We maintain our BUY call on Leong Hup International (LHI) with an unchanged fair value (FV) of RM1.02/share based on a PER of 17x FY 22F EPS. We make no ESGrelated price adjustment for our rating of 3 stars.
LHI reported its best-ever quarterly net profit of RM70.3mil in 1QFY21. This was above both our and market expectations, making up 35.0% and 40.8% of full-year forecasts respectively. This was due to stronger-thanexpected results for the livestock and feed mill segments.
Hence, we raise our FY21F estimates by 5%. Our FY22F and FY23F forecasts remain unchanged.
Going forward, we are optimistic that LHI will maintain its streak of strong earnings. This is based on strong and stable broiler and day-old chick (DOC) prices, a local table egg price recovery in 2HFY21 and solid contributions from The Baker’s Cottage (TBC).
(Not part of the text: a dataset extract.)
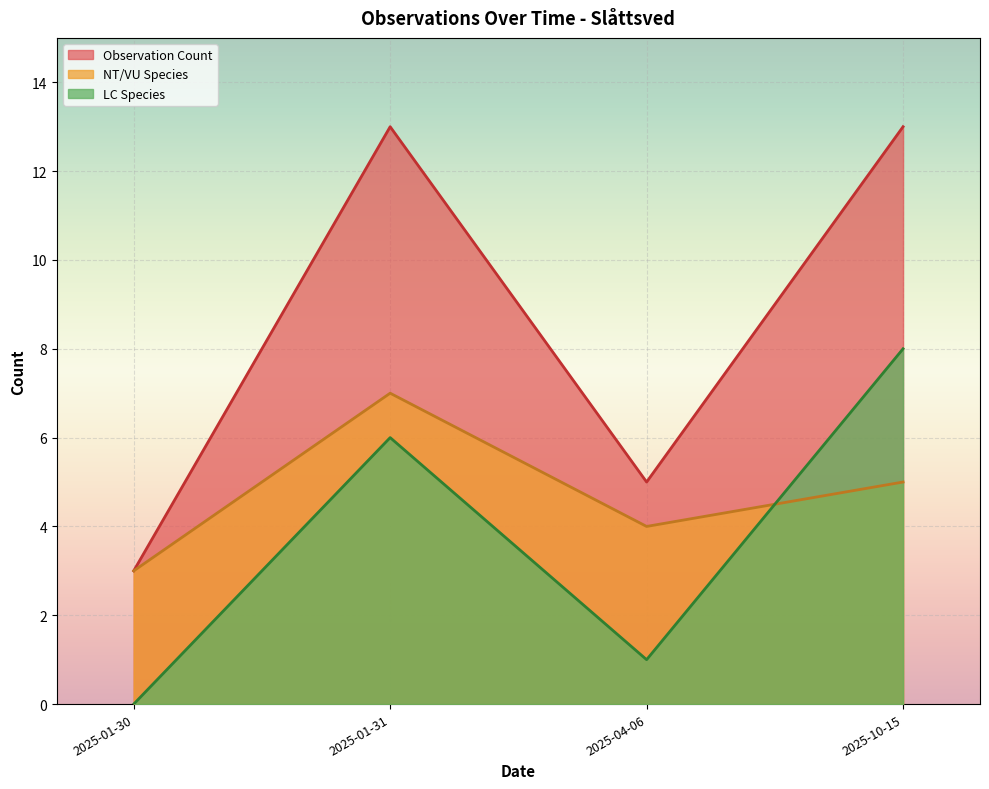

At 2025-04-06, list the series in order from largest to smallest.

Observation Count, NT/VU Species, LC Species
We believe that LHI will have a solid 2QFY21 despite MCO 3.0, given the seasonal effects of cold weather and festive seasons driving up poultry average selling price (ASP). Additionally, we reckon that the rising popularity of delivery and take-away will continue to hold HoReCa demand, preventing it from falling to levels of previous lockdown periods.
However, we note downward pressure from the rising Covid-19 cases in Malaysia, Vietnam and the Philippines. Additionally, feed mill income is likely to normalise following the supernormal margins in the past quarters.
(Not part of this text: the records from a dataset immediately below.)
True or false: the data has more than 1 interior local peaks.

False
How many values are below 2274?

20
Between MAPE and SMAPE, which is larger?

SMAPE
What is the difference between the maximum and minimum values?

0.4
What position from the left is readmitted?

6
The group posted an impressive revenue growth of 17% YoY and 4% QoQ, as well as EBITDA growth of 57% YoY and 19% QoQ. Overall, the revenue and earnings in all its geographical segments and both its livestock and feed mill segments largely saw improvements (Exhibit 1).
Livestock and poultry revenue rose by 17% YoY and 2% QoQ, while EBITDA surged by 14.6x YoY and 7% QoQ. This was due to improved ASP of broiler and DOC in Indonesia, the Philippines and Malaysia (Exhibit 2).
Feed mill revenue rose by 17% YoY and 8% QoQ, while EBITDA fell by 6% YoY although it climbed 39% QoQ. Revenue was stronger on a YoY basis due to higher sales volume and ASP in Vietnam and Indonesia. However, EBITDA dipped on a YoY basis primarily due to the normalisation of margins in these countries.
On a geographical basis, all countries mostly saw YoY growth in revenue and EBITDA. Only Vietnam reported a drop in revenue on QoQ basis, while Singapore reported an EBITDA and EBITDA margin shrinkage.
The group declared an interim dividend of 0.66 sen for the quarter, above its payout policy of 30%.